Sermons

Summary: A study in the book of 2 Chronicles 3: 1 – 17

2 Chronicles 3: 1 – 17

Naming Rights

3 Now Solomon began to build the house of the LORD at Jerusalem on Mount Moriah, where the LORD had appeared to his father David, at the place that David had prepared on the threshing floor of Ornan the Jebusite. 2 And he began to build on the second day of the second month in the fourth year of his reign. 3 This is the foundation which Solomon laid for building the house of God: The length was sixty cubits (by cubits according to the former measure) and the width twenty cubits. 4 And the vestibule that was in front of the sanctuary was twenty cubits long across the width of the house, and the height was one hundred and twenty. He overlaid the inside with pure gold. 5 The larger room he paneled with cypress which he overlaid with fine gold, and he carved palm trees and chain work on it. 6 And he decorated the house with precious stones for beauty, and the gold was gold from Parvaim. 7 He also overlaid the house—the beams and doorposts, its walls and doors—with gold; and he carved cherubim on the walls. 8 And he made the Most Holy Place. Its length was according to the width of the house, twenty cubits, and its width twenty cubits. He overlaid it with six hundred talents of fine gold. 9 The weight of the nails was fifty shekels of gold; and he overlaid the upper area with gold. 10 In the Most Holy Place he made two cherubim, fashioned by carving, and overlaid them with gold. 11 The wings of the cherubim were twenty cubits in overall length: one wing of the one cherub was five cubits, touching the wall of the room, and the other wing was five cubits, touching the wing of the other cherub; 12 one wing of the other cherub was five cubits, touching the wall of the room, and the other wing also was five cubits, touching the wing of the other cherub. 13 The wings of these cherubim spanned twenty cubits overall. They stood on their feet, and they faced inward. 14 And he made the veil of blue, purple, crimson, and fine linen, and wove cherubim into it. 15 Also he made in front of the temple two pillars thirty-five cubits high, and the capital that was on the top of each of them was five cubits. 16 He made wreaths of chain work, as in the inner sanctuary, and put them on top of the pillars; and he made one hundred pomegranates and put them on the wreaths of chain work. 17 Then he set up the pillars before the temple, one on the right hand and the other on the left; he called the name of the one on the right hand Jachin, and the name of the one on the left Boaz.

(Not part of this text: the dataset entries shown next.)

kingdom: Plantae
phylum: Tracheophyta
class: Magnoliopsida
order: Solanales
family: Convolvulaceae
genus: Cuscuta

A Jay-Z concert marked the long-awaited, much-ballyhooed opening of Barclays Center, the new home of the Brooklyn Nets. The basketball arena is named for the London-based international financial services company.

How does a company get naming rights to various stadiums?

Companies approach the team that plays there. Professional sports stadiums are usually owned by the municipalities in which they’re built, and one or more teams supposedly rent the stadium. The city (or county) and the team work out a contract to determine who gets what revenue from the stadium. The millionaires who own the sports team in most cases threaten that they will take their team and move to another city who offers a sweeter deal unless their current government leaders agree to let them get a new stadium with sweet additions. In these agreements, it’s almost always the case that the team gets all the revenue from stadium naming rights.

The amount a company pays for naming rights depends on the team owner and the city, the terms of the agreement, and the length of the agreement. Barclays agreed to pay $400 million for naming rights of the Nets arena lasting 20 years (a per-year record for most expensive stadium naming deal, tied with the New York Mets’ Citi Field). Generally, naming rights to new stadiums are worth more than naming rights to old stadiums, because fans are apt to continue calling re-named stadiums by their old names. (Candlestick Park, the home of the San Francisco 49ers, reverted to its original name after naming rights deals with first 3Com and then Monster expired.)

A few American sports stadiums bore corporate names in the early- to mid-20th century, including Chicago’s Wrigley Field and St. Louis’ Busch Stadium. But they were really named for team owners who also happened to own the companies (a chewing-gum company and a brewery, respectively). The corporate naming trend didn’t get going in earnest until the early 1990s, when teams realized that stadium names were an asset they could sell.